AMPCO METAL
- Company type: Private company
- Founded: 1914 (Milwaukee, Wisconsin)
- Headquarters: Marly, Switzerland, CH
- Key people: Luis Bento, Managing Director
- Products: copper alloys
- Number of employees: 250
- Website: www.ampcometal.com

= Ampco Metal =

Swiss alloy manufacturer

AMPCO METAL is a diversified speciality alloy engineering company working primarily in copper based alloys, non-sparking safety tools and speciality welding products. The Switzerland based company is a manufacturer of engineered alloys of different compositions and properties, intended for specific uses in the aerospace, automotive, energy conservation, manufacturing and other industries.

==Divisions==

- AMPCO METAL is a speciality copper alloy producer. The company's alloy engineering department develops a variety of alloys with exact properties to satisfy the requirements of specific fields, including the aerospace, automotive, machining, welding and plastics injection-moulding industries.
- AMPCO METAL S.A. (Switzerland) Corporate Headquarters
- AMPCO Metal Inc. (USA) Production foundry, distribution center and sales office
- METAL INDUSTRIEL AMPCO Investissements SAS (France) Production foundry, distribution center and sales office
- AMPCO Metal S.A (Belgium) Machine shop and sales office for Benelux
- AMPCO METAL SAS (France) sales office
- AMPCO Metal Deutschland GmbH (Germany) Machine shop and sales office
- AMPCO Metal Kft (Hungary) Sales office for Eastern Europe and Russia
- AMPCO Metal Srl (Italy) Sales office
- AMPCO EDSC (European Distribution Service Center) (Netherlands) Distribution center for EU
- AMPCO Metal Sp. z o.o. (Poland) Sales office
- AMPCO Metal Portugal, Lda. (Portugal) Sales office
- AMPCO Metal España (Spain) Sales office
- Ampco Metal Ltd (United Kingdom) Sales office
- Ampco Metal (Foshan) Co. Ltd. (China) Distribution center and sales offices
- Ampco Metal (Xian) Co. Ltd. (China) Distribution center and sales offices

==History==
The American Metal Products Company was founded on June 6, 1914, in Milwaukee, WI by inventor August Littman, with a small group of other entrepreneurs. The company's first product was a specially-formulated bronze alloy hard enough to cut steel, aptly named Bronze — a name derived from the new company's own identity.
An early version of the company's present diamond-shaped logo saw the day. It has remained in use in substantially the same recognizable format ever since. The American Metal Products Company slowly expanded its activities into the production of aluminium bronze alloys as sand castings, forgings and centrifugal castings.

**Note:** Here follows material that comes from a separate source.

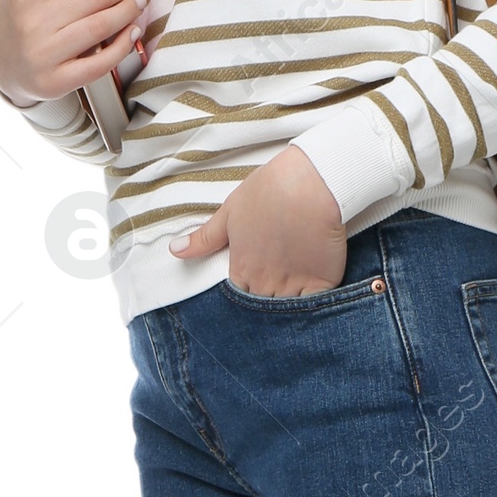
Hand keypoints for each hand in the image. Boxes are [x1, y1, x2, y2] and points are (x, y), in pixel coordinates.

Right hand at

The company was renamed "AMPCO METAL" in 1930, by which time it had built itself a reputation as a reliable producer of high quality alloys.
The Second World War strongly increased the demand for copper-based alloys and industrial bronzes, especially in the field of aeronautics. By 1944, manufacturing operations had grown from 100 to 2,500 employees, and every American airplane carried AMPCO METAL parts somewhere in its structure—in its engines, landing gear, propellers or airframe.
In the marine environment, AMPCO METAL propellers were manufactured for landing barges and ships, and generally, AMPCO METAL alloys could be found in most sectors of military operations.
Innovation was an important part of company philosophy from the outset. From 1922 onward into the 1970s, intensive research was done on the development of special non-sparking, non-magnetic hand tools for highly specialised fields such as the petroleum and natural gas industries, fire fighting and prevention, and the non-ferrous-metal welding sector. Centrifugally-cast bronzes, special hard bronzes for tooling and die applications, nickel-aluminium bronzes, high-strength aeronautical alloys as well as high-conductivity welding electrodes were all flagship products in these diverse industries.